IFN-α is one of the most potent innate antiviral cytokines. Its activity against viruses, such as HCV, is believed to depend both on the activation of many ISGs and on modulation of the immune system. Unfortunately, the best sustained virologic response rate to IFN-α in chronically infected individual is less than 50% (5). The failure of viral clearance and the frequent nonresponsiveness to IFN treatment suggest that HCV, like many other viruses, has evolved several mechanisms to disarm the innate immune response. HCV protein expression has been shown to antagonize IFN-stimulated genes in vitro. For example, the NS3/4A protease functions as an antagonist of virus-induced IRF-3 to impair IFN production in hepatocytes and thereby inhibits the expression of several ISGs (4). The structural protein E2 and the nonstructural protein NS5A modulate interferon responses by inhibiting the interferon inducible PKR (14, 6). HCV core protein was shown to repress IRF-1 expression, which results in inhibition of type I IFN production and down-regulation of the transcription of several ISGs, such as IL-15 and IL-12 (3). Basu et al. have reported that expression of HCV core protein induces a reduction in formation of the ISGF3 complex, whereas the activation of IFN stimulated genes IRF-1 and 561 were not affectted (1). In contrast, Naganuma et al. have shown that HCV core protein activates transcription of the inducible 2'-5'OAS gene in transgenic mice (9). Thus, whether HCV core protein interfere with the transcription of IFN-inducible genes remains controversial.
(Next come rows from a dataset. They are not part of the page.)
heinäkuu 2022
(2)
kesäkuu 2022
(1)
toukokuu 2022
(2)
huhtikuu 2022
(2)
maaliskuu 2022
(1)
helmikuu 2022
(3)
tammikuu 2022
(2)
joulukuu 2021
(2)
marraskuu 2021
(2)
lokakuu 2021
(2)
In the present study, our results showed that, in the presence of the core protein, mRNA levels of PKR, MxA, and 2'-5'OAS, which are important IFN-inducible anti-viral molecules, decreased in a dose-dependent manner in HepG2 cells, suggesting that core protein might inhibit IFN-α inducible transcription of ISGs. However, these results are in contrast with those reported by Naganuma et al. This difference may be due to differences in the experimental systems used.
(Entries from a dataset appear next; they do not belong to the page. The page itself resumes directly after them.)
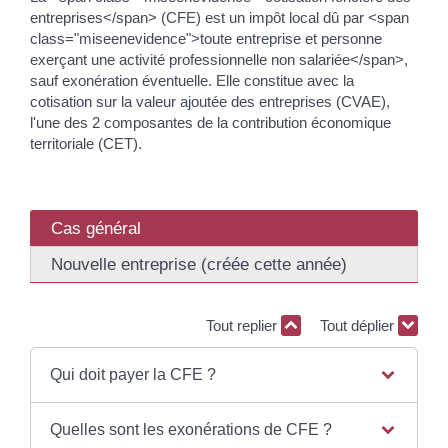
entreprises</span> (CFE) est un impôt local dû par <span
class="miseenevidence">toute entreprise et personne
exerçant une activité professionnelle non salariée</span>,
sauf exonération éventuelle. Elle constitue avec la
cotisation sur la valeur ajoutée des entreprises (CVAE),
l'une des 2 composantes de la contribution économique
territoriale (CET).
Cas général
Nouvelle entreprise (créée cette année)
Tout replier
Tout déplier
Qui doit payer la CFE ?
Quelles sont les exonérations de CFE ?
ISRE sequence exists in the promoters of many ISGs, including PKR, MxA, and 2'-5'OAS. Our results showed that the expression of luciferase reporter gene containing ISRE sequece was inhibited by HCV core protein after treatment with IFN-α, which indicated that the observed effect of HCV core on the reduction of ISGs levels might be mediated by ISRE. Previously studies showed that IFN-induced ISGs expression is mainly through the activation of the Jak/STAT signaling pathway, in which STAT1 phosphorylation is a critical step. In this study, we found that following treatment with IFN-α, HCV core protein had no effect on STAT1 expression but depressed STAT1 tyrosine phosphorylation levels, which suggested that the inhibition of Jak/STAT activation might be the cause of HCV core protein down-regulating IFN-α inducible ISGs expression.

SOCS3 is an important negative regulator of the Jak/STAT pathway by inhibiting phosphorylation of STAT1. Recent studies show that in liver tissues of chronic HCV infected individual, the SOCS3 level is much higher in non-responders to IFN-α than that in responders (16). Another group reported an enhanced SOCS3 response in the IFN-resistant HCV sub-genomic replicon cells compared with IFN-sensitive cells (15). These results suggest that SOCS3 may be involved in the process of HCV resisting IFN-α response. We examined whether HCV core protein inhibited IFN-α inducible ISGs expression via up-regulating SOCS3 level. RT-PCR and Western-blotting were used to analyze the effect of the core protein on the transcription and expression of SOCS3. The results showed that HCV core protein could induce the expression of SOCS3 in HepG2 cells, and enhanced SOCS3 expression might be responsible for the HCV core protein repressing IFN-α mediated ISGs expression.

In summary, our studies show that HCV core protein can down-regulate the expression of interferon-induced antiviral genes, which may involve the inhibition of STAT1 phosphorylation and the induc-tion of SOCS3. It suggests that HCV core protein may play an important role in blocking type I IFN signal transduction and contributes to viral persistence. Further studies to determine whether HCV core protein mediates the interference of HCV with IFN signaling in vivo will be of interest.